Book presentation

How much do media and communications shape what we think and believe?

Book presentation

The Centre for Popular Culture Studies (PoCuS) cordially invites all colleagues to a book talk on Catherine Happer’s new monograph, The Construction of Public Opinion in a Digital Age (Manchester University Press).

How much do media and communications shape what we think and believe?

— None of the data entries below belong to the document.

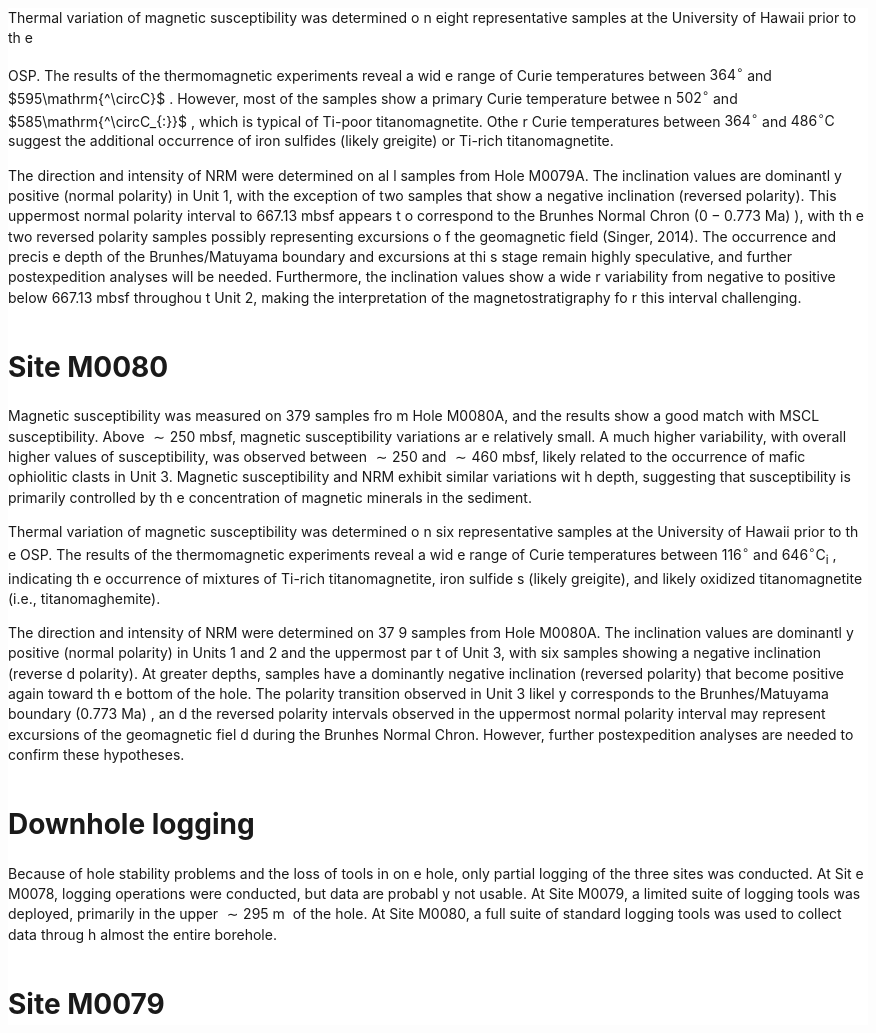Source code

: Thermal variation of magnetic susceptibility was determined o n eight representative samples at the University of Hawaii prior to th e  

OSP. The results of the thermomagnetic experiments reveal a wid e range of Curie temperatures between $364^{\circ}$ and $595\mathrm{^\circC}$ . However, most of the samples show a primary Curie temperature betwee n $502^{\circ}$ and $585\mathrm{^\circC_{:}}$ , which is typical of Ti-poor titanomagnetite. Othe r Curie temperatures between $364^{\circ}$ and $486^{\circ}\mathrm{C}$ suggest the additional occurrence  of  iron  sulfides  (likely  greigite)  or  Ti-rich  titanomagnetite.  

The direction and intensity of NRM were determined on al l samples from Hole M0079A. The inclination values are dominantl y positive (normal polarity) in Unit 1, with the exception of two samples that show a negative inclination (reversed polarity). This uppermost  normal  polarity  interval  to  667.13  mbsf  appears  t o correspond to the Brunhes Normal Chron $(0{-}0.773\ \mathrm{Ma})$ ), with th e two reversed polarity samples possibly representing excursions o f the geomagnetic field (Singer, 2014). The occurrence and precis e depth of the Brunhes/Matuyama boundary and excursions at thi s stage remain highly speculative, and further postexpedition analyses will be needed. Furthermore, the inclination values show a wide r variability from negative to positive below 667.13 mbsf throughou t Unit 2, making the interpretation of the magnetostratigraphy fo r this interval challenging.  

# Site M0080  

Magnetic susceptibility was measured on 379 samples fro m Hole M0080A, and the results show a good match with MSCL susceptibility. Above ${\sim}250$ mbsf, magnetic susceptibility variations ar e relatively small. A much higher variability, with overall higher values of susceptibility, was observed between ${\sim}250$ and ${\sim}460$ mbsf, likely related to the occurrence of mafic ophiolitic clasts in Unit 3. Magnetic susceptibility and NRM exhibit similar variations wit h depth, suggesting that susceptibility is primarily controlled by th e concentration of magnetic minerals in the sediment.  

Thermal variation of magnetic susceptibility was determined o n six representative samples at the University of Hawaii prior to th e OSP. The results of the thermomagnetic experiments reveal a wid e range of Curie temperatures between $116^{\circ}$ and $646^{\circ}\mathrm{C}_{\mathrm{i}}$ , indicating th e occurrence of mixtures of Ti-rich titanomagnetite, iron sulfide s (likely greigite), and likely oxidized titanomagnetite (i.e., titanomaghemite).  

The direction and intensity of NRM were determined on 37 9 samples from Hole M0080A. The inclination values are dominantl y positive (normal polarity) in Units 1 and 2 and the uppermost par t of Unit 3, with six samples showing a negative inclination (reverse d polarity). At greater depths, samples have a dominantly negative inclination (reversed polarity) that become positive again toward th e bottom of the hole. The polarity transition observed in Unit 3 likel y corresponds to the Brunhes/Matuyama boundary $(0.773\ \mathrm{Ma})$ , an d the reversed polarity intervals observed in the uppermost normal polarity interval may represent excursions of the geomagnetic fiel d during  the  Brunhes  Normal  Chron.  However,  further  postexpedition analyses are needed to confirm these hypotheses.  

# Downhole logging  

Because of hole stability problems and the loss of tools in on e hole, only partial logging of the three sites was conducted. At Sit e M0078, logging operations were conducted, but data are probabl y not usable. At Site M0079, a limited suite of logging tools was deployed, primarily in the upper ${\sim}295\mathrm{~m~}$ of the hole. At Site M0080,  a full suite of standard logging tools was used to collect data throug h almost the entire borehole.  

# Site M0079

In this groundbreaking book, Happer presents a new model for understanding how media and communications interact with politics, culture, and everyday experience to construct people’s ideas, opinion and thought. It locates these processes in a time of constant political crises, when new technologies are changing how we access information and questions of ‘truth’ and ‘reality’ are being radically reworked.  Drawing on a series of empirical studies conducted over a decade, Happer identifies a growing  ‘disconnect’ between an increasingly centralised media and political class and the public they serve –  ripe for exploitation by rightwing political actors but ultimately under the management of Big Tech who control the digital space.  Broadening the analytical lens to include these expanded circuits of communication, it explores how new mechanisms for controlling thought and opinion limit the potential for social change – and how that might be resisted.

Catherine Happer is Director of the Glasgow University Media Group and Senior Lecturer in Sociology.  She is the co- author of Trump’s Media War (Palgrave Macmillan) and Communicating Climate Change and Energy Security: New Methods in Understanding Audiences (Routledge).  She previously worked as a TV producer at the BBC.